[[ Data for this task, beginning ]]

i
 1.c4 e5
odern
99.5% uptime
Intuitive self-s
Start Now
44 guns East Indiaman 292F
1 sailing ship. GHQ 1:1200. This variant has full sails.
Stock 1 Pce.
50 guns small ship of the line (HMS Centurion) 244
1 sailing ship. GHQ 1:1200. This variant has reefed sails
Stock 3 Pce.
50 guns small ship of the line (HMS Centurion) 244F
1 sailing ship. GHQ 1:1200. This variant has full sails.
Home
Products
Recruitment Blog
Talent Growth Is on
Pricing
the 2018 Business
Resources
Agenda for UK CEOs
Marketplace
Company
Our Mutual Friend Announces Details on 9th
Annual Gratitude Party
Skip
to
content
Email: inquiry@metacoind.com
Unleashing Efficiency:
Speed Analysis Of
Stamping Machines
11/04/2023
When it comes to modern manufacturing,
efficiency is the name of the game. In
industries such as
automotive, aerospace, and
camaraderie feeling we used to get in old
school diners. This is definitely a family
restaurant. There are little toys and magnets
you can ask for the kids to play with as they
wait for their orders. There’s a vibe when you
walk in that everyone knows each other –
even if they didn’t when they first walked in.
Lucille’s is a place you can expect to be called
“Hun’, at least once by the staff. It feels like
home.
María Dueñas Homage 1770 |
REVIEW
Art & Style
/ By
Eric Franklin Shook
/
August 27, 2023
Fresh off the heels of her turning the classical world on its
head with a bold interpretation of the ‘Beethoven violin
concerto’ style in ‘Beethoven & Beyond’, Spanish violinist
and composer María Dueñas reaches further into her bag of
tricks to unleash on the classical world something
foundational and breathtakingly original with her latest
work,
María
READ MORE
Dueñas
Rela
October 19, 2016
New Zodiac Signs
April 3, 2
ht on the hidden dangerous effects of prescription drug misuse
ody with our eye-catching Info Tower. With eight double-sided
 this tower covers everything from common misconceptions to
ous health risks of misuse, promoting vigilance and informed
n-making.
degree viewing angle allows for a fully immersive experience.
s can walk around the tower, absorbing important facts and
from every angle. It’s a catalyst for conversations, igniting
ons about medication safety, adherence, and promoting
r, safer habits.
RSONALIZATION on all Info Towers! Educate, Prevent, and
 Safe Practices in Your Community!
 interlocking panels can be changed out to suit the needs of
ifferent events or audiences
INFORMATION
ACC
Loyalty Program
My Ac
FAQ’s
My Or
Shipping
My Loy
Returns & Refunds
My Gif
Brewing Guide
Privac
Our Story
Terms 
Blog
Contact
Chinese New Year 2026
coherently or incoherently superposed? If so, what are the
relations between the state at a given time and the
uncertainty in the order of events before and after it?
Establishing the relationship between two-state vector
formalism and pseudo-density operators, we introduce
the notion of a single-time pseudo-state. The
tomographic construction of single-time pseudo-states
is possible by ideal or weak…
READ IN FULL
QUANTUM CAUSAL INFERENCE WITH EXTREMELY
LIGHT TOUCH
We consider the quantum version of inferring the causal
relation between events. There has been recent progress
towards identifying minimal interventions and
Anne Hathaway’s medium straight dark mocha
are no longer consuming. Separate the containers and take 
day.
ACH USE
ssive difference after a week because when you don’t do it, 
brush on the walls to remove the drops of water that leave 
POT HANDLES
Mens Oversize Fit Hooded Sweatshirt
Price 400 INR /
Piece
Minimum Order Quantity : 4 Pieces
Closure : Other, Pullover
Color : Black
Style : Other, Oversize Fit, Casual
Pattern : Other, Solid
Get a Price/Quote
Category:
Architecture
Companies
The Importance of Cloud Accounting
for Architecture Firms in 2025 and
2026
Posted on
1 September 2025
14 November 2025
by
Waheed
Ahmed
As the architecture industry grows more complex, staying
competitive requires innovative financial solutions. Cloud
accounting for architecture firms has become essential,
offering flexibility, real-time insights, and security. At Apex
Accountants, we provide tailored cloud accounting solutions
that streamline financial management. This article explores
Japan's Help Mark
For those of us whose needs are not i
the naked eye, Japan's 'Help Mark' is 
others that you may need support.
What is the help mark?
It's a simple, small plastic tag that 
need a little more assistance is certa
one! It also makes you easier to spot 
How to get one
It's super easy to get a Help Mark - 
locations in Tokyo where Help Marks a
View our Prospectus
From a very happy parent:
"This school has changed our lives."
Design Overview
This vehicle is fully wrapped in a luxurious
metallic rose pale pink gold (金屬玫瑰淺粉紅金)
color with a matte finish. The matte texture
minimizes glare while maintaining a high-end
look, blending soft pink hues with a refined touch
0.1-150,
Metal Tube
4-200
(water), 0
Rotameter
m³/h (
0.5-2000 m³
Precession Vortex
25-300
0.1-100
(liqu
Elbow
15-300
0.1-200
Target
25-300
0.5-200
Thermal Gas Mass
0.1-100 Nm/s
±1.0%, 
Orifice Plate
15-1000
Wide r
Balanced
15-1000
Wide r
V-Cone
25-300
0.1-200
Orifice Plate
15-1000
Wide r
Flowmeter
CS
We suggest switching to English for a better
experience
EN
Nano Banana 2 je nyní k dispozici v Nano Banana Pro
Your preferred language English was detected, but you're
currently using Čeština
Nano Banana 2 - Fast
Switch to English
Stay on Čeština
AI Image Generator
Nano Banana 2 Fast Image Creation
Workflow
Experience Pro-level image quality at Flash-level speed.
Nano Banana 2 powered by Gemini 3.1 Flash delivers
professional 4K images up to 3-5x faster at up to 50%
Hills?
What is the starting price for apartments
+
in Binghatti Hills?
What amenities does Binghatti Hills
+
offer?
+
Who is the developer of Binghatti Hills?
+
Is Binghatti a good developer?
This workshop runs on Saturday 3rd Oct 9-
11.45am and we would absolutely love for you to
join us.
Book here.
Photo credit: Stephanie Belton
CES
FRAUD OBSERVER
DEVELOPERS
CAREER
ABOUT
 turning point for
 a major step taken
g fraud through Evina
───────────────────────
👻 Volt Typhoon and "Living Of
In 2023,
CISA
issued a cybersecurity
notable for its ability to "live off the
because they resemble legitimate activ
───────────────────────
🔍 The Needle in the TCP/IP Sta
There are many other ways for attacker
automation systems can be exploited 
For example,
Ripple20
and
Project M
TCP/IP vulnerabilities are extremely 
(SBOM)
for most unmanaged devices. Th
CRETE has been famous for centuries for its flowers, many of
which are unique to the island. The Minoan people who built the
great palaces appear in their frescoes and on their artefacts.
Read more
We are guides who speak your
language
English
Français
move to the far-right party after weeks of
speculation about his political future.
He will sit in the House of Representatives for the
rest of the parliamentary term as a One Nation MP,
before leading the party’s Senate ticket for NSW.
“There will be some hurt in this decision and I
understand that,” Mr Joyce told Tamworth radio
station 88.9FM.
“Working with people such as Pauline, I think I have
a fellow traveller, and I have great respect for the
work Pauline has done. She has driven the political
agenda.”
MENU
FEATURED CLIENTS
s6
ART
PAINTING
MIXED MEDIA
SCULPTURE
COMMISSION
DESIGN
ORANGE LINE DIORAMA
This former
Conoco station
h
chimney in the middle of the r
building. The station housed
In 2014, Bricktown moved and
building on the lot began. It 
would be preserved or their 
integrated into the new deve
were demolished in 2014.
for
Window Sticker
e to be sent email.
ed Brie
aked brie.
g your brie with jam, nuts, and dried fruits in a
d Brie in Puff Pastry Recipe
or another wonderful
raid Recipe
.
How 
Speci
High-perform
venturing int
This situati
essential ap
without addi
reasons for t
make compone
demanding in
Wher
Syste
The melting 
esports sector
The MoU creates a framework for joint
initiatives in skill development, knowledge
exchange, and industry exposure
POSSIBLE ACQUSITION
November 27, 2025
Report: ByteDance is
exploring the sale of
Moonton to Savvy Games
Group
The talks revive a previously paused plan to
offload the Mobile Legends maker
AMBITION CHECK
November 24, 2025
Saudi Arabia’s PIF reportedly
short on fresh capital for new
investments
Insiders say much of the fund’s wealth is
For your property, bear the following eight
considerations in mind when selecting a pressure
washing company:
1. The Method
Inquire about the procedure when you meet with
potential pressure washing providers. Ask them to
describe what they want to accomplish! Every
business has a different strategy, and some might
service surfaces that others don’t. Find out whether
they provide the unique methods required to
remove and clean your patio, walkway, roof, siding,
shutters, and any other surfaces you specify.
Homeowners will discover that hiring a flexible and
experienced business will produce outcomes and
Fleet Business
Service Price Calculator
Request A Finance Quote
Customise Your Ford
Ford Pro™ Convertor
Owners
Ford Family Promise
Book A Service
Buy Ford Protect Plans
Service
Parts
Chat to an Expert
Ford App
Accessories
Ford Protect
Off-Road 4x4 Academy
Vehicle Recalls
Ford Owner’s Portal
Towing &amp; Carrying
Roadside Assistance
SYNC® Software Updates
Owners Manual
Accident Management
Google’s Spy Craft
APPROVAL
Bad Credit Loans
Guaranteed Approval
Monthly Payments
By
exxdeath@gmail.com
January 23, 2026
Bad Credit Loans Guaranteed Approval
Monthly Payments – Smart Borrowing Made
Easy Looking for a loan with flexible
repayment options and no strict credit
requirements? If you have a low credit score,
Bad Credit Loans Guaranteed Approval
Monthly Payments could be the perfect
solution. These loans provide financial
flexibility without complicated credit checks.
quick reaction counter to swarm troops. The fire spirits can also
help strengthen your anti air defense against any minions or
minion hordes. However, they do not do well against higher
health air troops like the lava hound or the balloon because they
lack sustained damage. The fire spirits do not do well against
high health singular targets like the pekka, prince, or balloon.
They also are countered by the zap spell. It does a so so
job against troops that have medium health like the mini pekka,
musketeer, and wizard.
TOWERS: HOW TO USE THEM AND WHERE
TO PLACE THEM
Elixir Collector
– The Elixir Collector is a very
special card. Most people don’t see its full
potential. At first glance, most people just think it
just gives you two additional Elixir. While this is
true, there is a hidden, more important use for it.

[[ Data for this task, end ]]

▶ _Your task_: Gather every line above that contains the word "water", matching case exactly.

▶ _Solution_:
brush on the walls to remove the drops of water that leave 
(water), 0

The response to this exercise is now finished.